On évalue à au moins cinquante les églises de maison, dites aussi « églises domestiques ». En fait, depuis 1990, les autorités birmanes refusent toute vente de terrain et tout permis de construire pour des églises, d’où le repli de près de 80 % des communautés chrétiennes dans des maisons privées pour y célébrer les offices.

L’ Église réformée unie d’Angleterre a relayé l’appel de l’Église presbytérienne birmane. Il semble que l’interdiction touche aussi la communauté musulmane.
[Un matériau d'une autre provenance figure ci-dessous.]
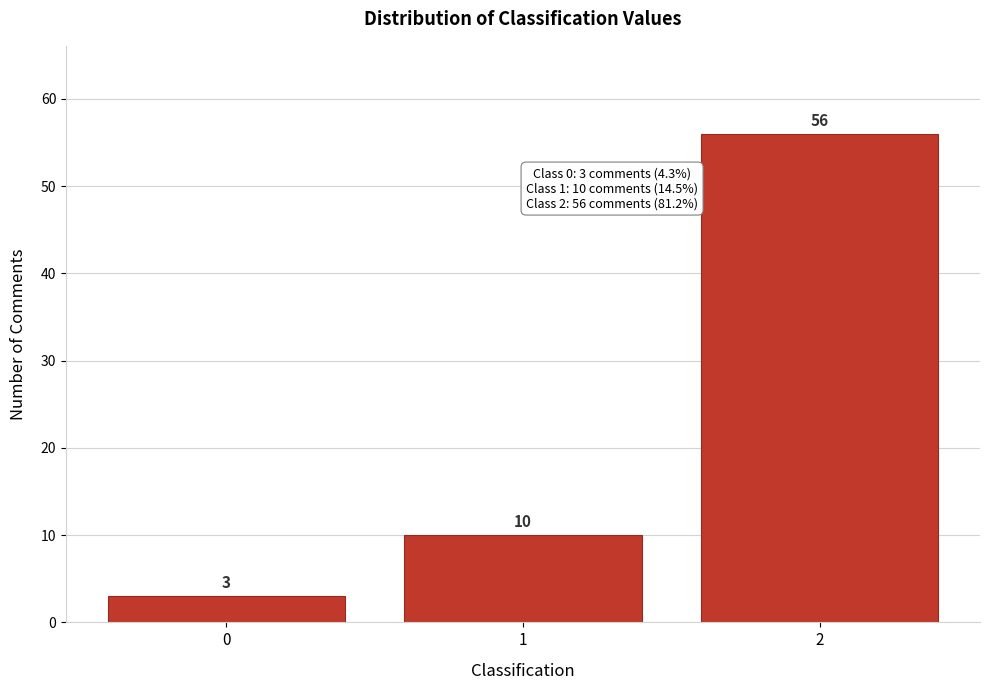

Reading right to left, list all the values displayed in this chart.

56	10	3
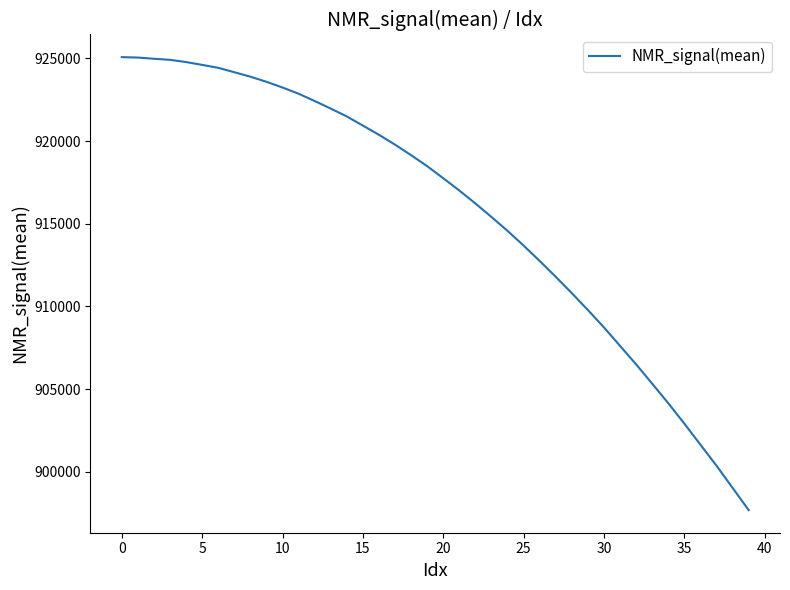

What is the smallest value displayed?

897690.2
La Birmanie est culturellement et religieusement très influencée par ses voisins dont le Tibet et 89 % de la population pratique le bouddhisme Theravada. Si les autres religions sont autorisées, le Département d’État américain relevait en 2006 dans son rapport annuel sur la liberté religieuse dans le monde, que la population bouddhiste en Birmanie est surestimée et que les non-bouddhistes seraient de l’ordre de 30 % alors que les statistiques officielles ne donnent que 4 % de chrétiens, 4 % de musulmans (les responsables musulmans revendiquent 20 % de la population !), 1 % d’animistes et 2 % de bouddhistes mahayana, d’hindous, de religions chinoises et de baha’i.

Néanmoins, même autorisés, les chrétiens et musulmans subissent des persécutions et de la discrimination religieuse. Ainsi, il est pratiquement impossible à un non-bouddhiste d’être dans l’armée ou dans la fonction publique. Et dans l’est de la Birmanie, persécution et violences contre des civils non-bouddhistes s’exercent depuis une dizaine d’années. Ainsi 3000 villages ont été détruits en représailles durant ces dernières années.